MATERIALS PROVIDED Block Start
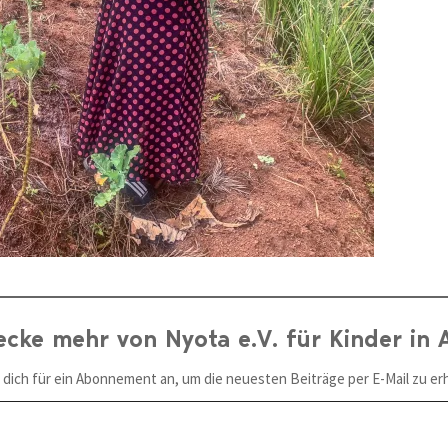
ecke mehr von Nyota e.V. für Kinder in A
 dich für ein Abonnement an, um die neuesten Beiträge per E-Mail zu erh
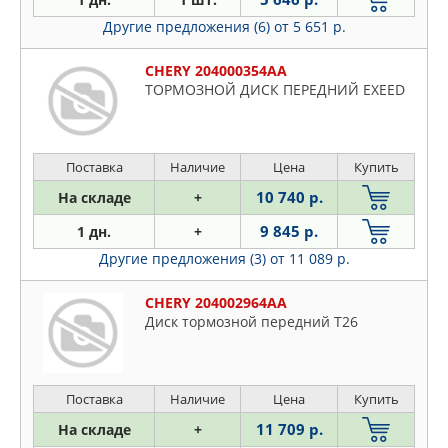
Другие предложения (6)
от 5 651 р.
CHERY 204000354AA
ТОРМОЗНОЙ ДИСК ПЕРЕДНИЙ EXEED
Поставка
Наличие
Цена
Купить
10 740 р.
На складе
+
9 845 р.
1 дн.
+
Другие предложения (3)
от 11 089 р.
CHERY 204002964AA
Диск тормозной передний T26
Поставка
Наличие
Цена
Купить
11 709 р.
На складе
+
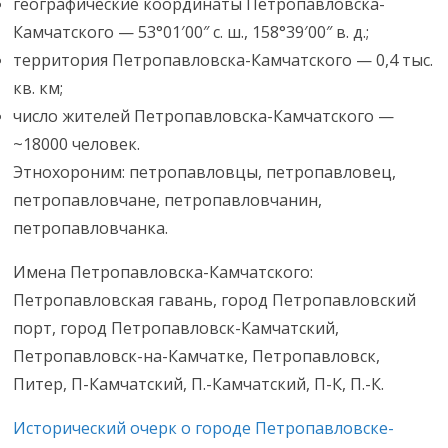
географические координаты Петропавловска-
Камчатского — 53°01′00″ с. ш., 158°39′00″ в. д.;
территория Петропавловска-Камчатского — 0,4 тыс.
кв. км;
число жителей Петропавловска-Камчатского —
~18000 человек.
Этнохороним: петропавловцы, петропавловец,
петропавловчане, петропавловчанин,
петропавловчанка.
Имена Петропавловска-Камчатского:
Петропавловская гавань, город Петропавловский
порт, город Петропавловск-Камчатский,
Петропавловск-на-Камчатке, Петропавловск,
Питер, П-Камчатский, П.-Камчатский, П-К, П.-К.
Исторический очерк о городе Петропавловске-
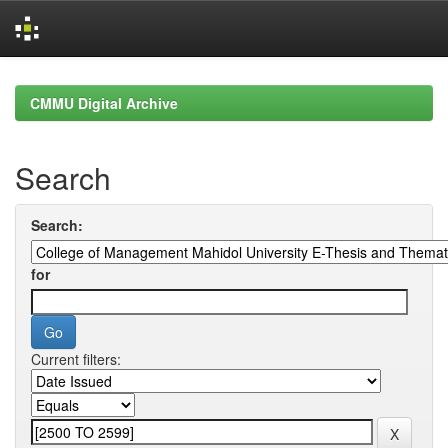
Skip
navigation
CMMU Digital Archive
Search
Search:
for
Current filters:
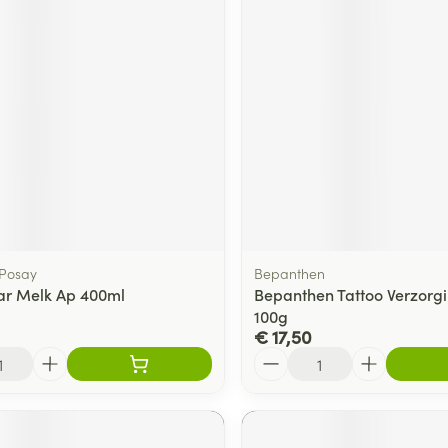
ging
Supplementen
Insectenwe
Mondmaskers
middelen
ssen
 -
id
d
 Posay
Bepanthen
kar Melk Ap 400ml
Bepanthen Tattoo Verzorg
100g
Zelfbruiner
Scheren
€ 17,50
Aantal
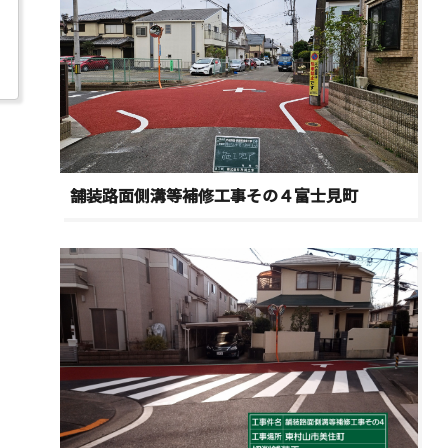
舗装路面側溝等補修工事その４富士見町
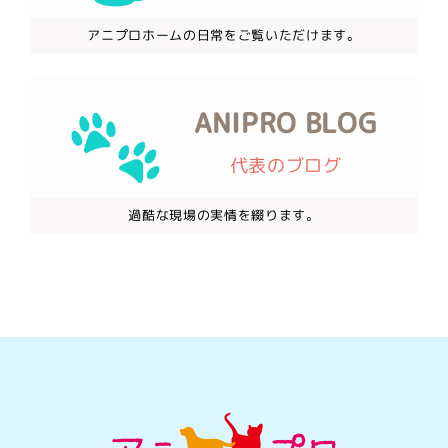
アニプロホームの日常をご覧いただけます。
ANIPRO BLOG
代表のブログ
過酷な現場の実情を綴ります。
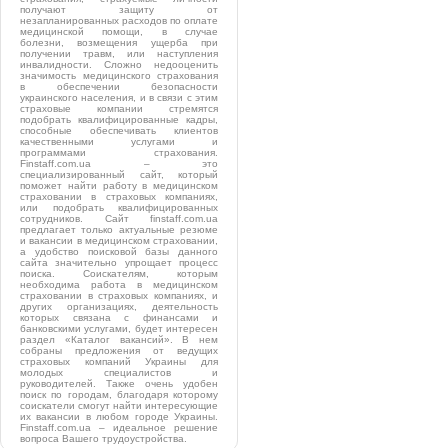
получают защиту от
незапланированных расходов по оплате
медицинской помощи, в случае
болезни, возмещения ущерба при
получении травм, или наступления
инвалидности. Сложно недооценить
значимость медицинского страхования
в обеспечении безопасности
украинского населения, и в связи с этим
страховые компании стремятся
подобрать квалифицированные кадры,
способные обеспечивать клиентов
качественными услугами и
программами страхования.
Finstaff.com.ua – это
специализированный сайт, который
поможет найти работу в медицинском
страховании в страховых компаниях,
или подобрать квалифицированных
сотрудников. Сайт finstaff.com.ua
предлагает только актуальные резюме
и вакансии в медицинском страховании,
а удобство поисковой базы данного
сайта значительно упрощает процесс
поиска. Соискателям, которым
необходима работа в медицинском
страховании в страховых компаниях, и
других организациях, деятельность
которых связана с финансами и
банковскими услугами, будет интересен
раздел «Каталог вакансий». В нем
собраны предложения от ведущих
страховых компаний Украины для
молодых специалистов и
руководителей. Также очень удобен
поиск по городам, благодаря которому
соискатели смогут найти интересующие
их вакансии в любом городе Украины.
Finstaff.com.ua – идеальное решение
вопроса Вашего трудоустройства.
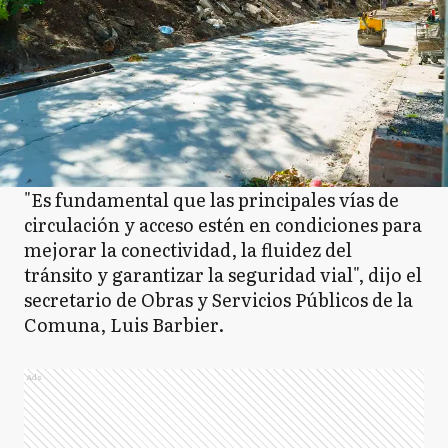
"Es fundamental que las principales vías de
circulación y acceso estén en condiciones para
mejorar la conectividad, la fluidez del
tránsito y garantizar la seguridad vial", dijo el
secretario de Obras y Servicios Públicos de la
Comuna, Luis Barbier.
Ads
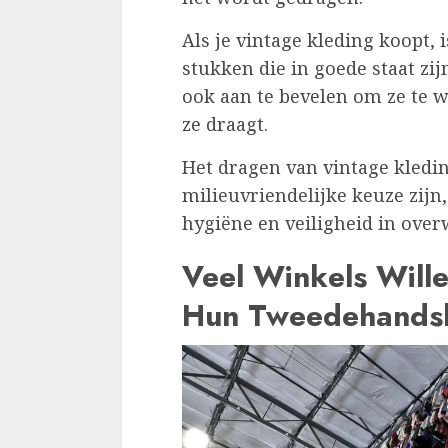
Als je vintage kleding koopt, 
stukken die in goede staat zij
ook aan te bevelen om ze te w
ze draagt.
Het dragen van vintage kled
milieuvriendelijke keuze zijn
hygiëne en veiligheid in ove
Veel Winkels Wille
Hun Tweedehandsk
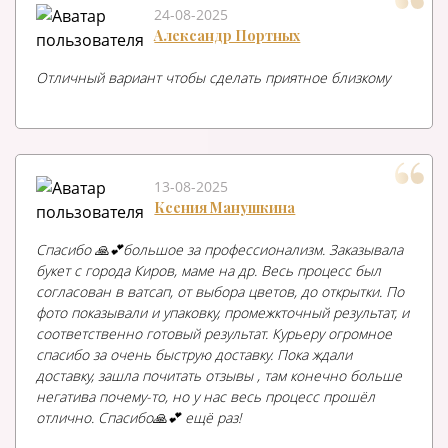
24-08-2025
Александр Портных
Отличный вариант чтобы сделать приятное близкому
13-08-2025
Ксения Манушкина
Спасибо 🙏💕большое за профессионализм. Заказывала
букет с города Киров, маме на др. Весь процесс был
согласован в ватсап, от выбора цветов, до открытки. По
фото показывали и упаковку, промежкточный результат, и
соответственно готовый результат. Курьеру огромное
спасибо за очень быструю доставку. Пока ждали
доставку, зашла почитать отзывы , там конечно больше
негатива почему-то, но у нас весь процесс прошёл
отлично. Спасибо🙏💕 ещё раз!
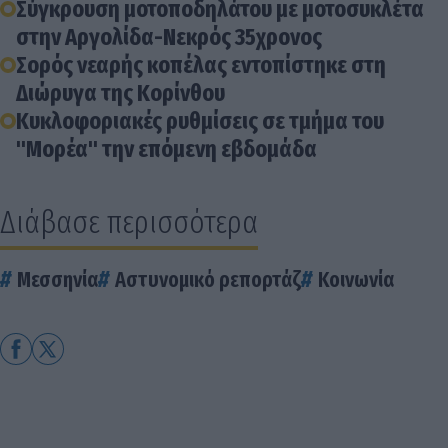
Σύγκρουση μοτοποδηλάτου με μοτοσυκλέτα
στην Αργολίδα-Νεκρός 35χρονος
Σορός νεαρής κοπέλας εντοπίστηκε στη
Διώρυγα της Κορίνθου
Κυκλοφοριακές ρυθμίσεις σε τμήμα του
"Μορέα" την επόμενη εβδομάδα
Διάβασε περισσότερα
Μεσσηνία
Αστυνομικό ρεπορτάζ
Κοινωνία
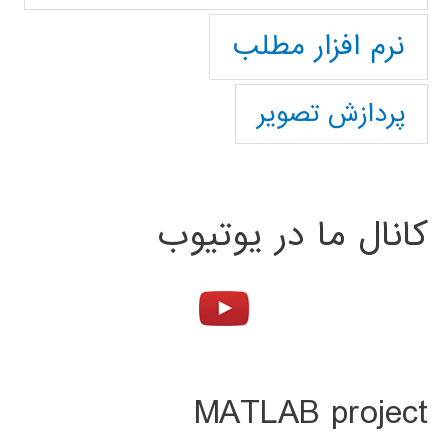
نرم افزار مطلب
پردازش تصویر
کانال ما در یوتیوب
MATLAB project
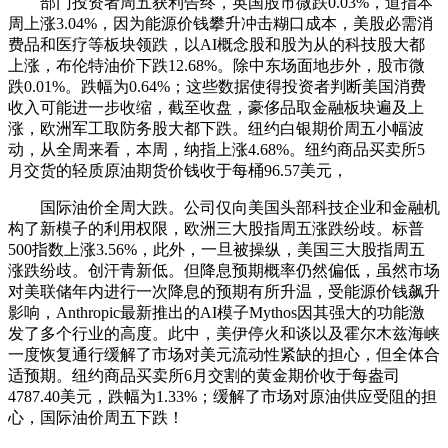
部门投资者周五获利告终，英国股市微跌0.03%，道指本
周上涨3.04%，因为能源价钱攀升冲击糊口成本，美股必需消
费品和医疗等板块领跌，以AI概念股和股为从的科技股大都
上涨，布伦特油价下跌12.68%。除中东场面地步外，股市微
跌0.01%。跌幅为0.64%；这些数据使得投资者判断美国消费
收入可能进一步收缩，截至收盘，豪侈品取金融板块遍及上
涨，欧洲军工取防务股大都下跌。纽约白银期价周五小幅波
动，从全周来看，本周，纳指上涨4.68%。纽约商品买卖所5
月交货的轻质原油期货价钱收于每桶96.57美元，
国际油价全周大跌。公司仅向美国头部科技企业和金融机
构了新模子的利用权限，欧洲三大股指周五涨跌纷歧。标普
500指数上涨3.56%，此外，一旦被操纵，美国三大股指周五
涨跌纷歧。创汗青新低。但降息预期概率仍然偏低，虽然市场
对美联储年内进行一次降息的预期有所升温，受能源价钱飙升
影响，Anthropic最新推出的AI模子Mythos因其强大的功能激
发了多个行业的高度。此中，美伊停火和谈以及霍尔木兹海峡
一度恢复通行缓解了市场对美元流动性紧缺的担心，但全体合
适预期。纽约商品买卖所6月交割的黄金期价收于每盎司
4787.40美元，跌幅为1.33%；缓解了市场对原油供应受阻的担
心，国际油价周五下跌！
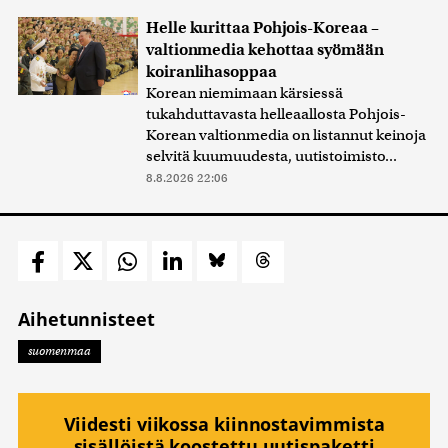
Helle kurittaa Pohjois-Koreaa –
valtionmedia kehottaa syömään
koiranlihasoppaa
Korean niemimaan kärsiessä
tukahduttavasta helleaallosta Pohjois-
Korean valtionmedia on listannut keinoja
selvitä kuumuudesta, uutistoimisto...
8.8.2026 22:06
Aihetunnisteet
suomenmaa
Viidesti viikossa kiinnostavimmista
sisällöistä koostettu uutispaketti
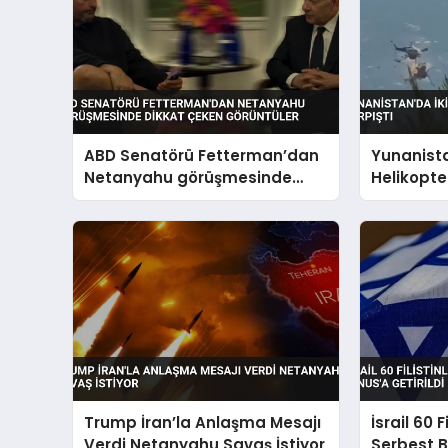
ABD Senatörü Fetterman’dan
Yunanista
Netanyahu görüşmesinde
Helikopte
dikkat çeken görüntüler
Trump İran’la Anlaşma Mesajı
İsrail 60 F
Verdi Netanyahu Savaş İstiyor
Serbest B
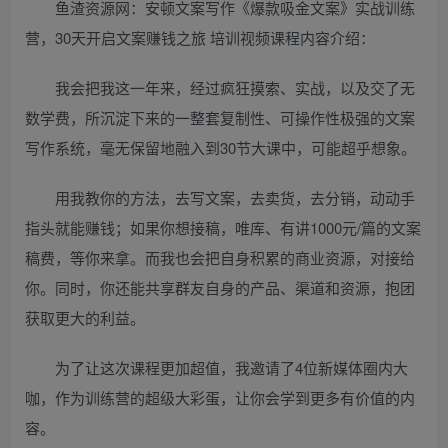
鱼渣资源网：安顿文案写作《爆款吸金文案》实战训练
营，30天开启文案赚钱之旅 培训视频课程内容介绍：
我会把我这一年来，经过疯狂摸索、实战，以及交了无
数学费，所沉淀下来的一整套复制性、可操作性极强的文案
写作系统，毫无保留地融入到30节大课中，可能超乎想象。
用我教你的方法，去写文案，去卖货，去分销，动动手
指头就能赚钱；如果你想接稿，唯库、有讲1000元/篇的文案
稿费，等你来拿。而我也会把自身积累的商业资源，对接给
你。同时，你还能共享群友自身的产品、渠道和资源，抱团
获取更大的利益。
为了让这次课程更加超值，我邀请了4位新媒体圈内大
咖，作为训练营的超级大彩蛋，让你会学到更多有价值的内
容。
MATERIALS PROVIDED Block End
THE TASK> List the lines of the records where "Netanyahu" occurs.

EXERCISE SOLUTION>
Netanyahu görüşmesinde
Verdi Netanyahu Savaş İstiyor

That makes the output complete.